There was nothing that stopped our reader Hans Oettinger.

For him, it started with a classified ad in Dagens Nyheter, and after a test drive, he had the keys to a used Volkswagen Karmann Ghia from 1958 in his hand. Sure, it was a little tired on the road, but oh so beautiful.

At the time of the purchase in 1964, Hans Oettinger had an internship with Billman Regulator in Huddinge, but lived himself at Gärdet in Stockholm and the journeys by bus and train took almost two hours in each direction.

– The car made my everyday life very much more comfortable, Hans Oettinger remembers.

During the four years Hans Oettinger owned the car, Karmann Ghian had to get away on long trips as well. Hans Oettinger’s parents had good friends who owned a chalet – an alpine cottage – in Switzerland, and the ski enthusiast Hans and his friends went down several times to try the slopes there.

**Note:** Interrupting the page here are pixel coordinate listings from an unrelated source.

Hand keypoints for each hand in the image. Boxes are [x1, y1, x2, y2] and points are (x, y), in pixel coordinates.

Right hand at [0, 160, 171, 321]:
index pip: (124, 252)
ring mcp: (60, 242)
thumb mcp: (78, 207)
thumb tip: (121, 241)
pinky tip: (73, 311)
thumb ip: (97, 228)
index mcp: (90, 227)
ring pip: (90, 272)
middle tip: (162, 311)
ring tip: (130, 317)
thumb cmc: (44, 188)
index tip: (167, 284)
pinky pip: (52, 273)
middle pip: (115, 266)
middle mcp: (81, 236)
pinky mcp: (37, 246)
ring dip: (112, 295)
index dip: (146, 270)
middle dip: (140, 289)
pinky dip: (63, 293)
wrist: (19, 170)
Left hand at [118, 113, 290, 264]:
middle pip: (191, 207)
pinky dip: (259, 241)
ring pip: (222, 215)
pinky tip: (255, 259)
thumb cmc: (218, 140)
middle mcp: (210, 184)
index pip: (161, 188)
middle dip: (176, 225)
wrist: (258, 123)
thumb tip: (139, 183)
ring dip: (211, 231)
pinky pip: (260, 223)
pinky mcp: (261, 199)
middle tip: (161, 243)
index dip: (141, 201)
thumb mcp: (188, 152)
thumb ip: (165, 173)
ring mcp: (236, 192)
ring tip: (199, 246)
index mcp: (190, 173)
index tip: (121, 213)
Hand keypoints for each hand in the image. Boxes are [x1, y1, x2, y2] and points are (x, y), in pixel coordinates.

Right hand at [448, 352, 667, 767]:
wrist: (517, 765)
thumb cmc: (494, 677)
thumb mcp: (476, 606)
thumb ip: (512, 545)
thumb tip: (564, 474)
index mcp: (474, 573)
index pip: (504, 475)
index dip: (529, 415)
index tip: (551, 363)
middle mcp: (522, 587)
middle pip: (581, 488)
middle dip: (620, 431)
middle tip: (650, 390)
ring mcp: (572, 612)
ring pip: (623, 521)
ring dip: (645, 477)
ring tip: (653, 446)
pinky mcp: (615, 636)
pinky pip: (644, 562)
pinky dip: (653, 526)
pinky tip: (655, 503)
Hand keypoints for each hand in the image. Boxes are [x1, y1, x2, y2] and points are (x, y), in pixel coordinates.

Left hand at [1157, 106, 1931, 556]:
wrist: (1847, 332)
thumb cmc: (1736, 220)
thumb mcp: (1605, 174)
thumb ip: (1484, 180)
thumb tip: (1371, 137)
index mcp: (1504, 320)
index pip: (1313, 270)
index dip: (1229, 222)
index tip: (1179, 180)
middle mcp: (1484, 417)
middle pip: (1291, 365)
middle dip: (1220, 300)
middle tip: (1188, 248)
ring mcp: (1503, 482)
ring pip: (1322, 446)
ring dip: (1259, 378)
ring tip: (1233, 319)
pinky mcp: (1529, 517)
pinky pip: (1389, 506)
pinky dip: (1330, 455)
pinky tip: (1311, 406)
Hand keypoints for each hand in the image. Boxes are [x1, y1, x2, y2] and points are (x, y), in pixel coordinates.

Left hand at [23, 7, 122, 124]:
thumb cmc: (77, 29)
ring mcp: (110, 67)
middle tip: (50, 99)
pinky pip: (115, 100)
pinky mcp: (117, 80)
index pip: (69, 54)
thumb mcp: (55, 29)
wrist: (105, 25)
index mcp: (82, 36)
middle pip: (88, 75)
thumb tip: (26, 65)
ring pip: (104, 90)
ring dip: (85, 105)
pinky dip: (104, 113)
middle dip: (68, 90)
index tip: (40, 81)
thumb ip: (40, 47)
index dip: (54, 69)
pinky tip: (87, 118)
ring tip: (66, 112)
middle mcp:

During the trips to Switzerland, of course, there were long distances on the German autobahn, and Hans then discovered how good it was that the side mirrors sat on the front wings:

– The mirrors were in the field of view ahead and it was valuable on the autobahn where you could discover cars that came quickly from behind without having to move your gaze, says Hans Oettinger.

The only mishap was when the engine block burst outside Lausanne, but after some shortcomings he got a replacement engine and was able to roll home to Sweden again.

Production of the Karmann Ghia ceased in 1974. By then, more than 400,000 copies had been produced – about 80,000 of them were convertibles.